Problem details — Please tally the lines of the records that contain "SÜRÜCÜLERİ" and send back only the total.

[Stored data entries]
────────
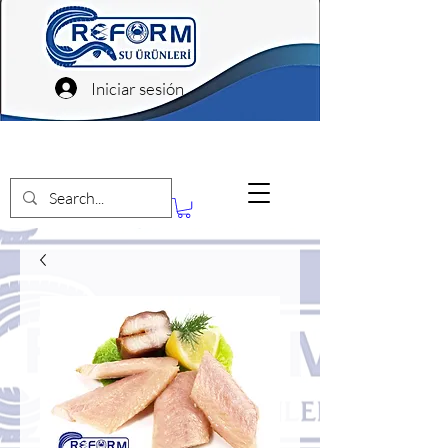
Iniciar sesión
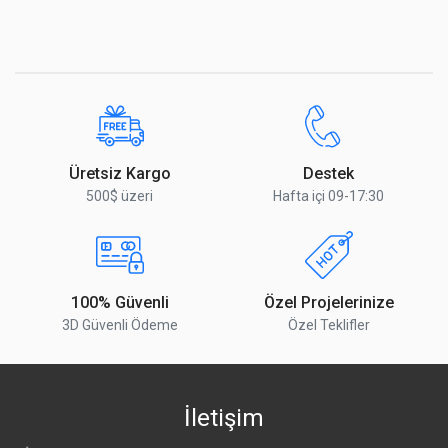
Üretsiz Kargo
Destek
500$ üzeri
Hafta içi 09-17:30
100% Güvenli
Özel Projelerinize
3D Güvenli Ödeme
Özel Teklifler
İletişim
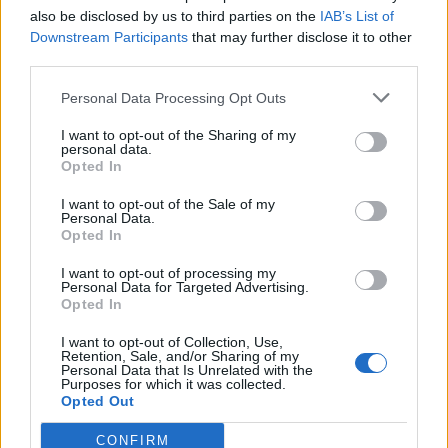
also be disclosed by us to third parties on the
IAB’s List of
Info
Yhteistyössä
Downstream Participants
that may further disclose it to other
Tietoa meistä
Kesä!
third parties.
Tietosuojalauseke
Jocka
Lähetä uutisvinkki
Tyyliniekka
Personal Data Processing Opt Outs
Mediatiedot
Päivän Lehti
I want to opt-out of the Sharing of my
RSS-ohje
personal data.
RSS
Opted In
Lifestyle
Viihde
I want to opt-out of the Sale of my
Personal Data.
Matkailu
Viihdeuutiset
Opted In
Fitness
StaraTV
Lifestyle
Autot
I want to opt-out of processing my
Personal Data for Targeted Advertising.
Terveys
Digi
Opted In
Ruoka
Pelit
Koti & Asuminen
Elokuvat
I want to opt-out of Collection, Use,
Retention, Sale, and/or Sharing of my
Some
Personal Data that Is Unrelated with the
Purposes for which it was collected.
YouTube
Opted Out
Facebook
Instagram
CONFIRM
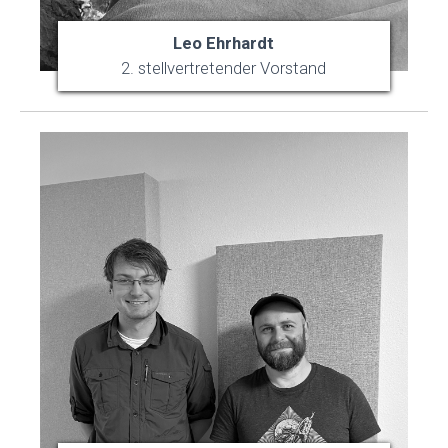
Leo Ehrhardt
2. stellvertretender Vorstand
────────
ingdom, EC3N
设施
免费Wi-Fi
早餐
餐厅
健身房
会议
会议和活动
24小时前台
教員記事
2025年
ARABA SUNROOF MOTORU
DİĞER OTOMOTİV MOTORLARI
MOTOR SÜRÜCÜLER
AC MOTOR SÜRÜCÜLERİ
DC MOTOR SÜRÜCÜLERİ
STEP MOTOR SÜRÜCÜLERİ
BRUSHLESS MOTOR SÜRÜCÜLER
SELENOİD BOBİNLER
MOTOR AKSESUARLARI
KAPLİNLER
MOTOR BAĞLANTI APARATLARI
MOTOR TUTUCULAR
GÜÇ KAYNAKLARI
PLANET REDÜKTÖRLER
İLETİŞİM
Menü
────────
Task output — 3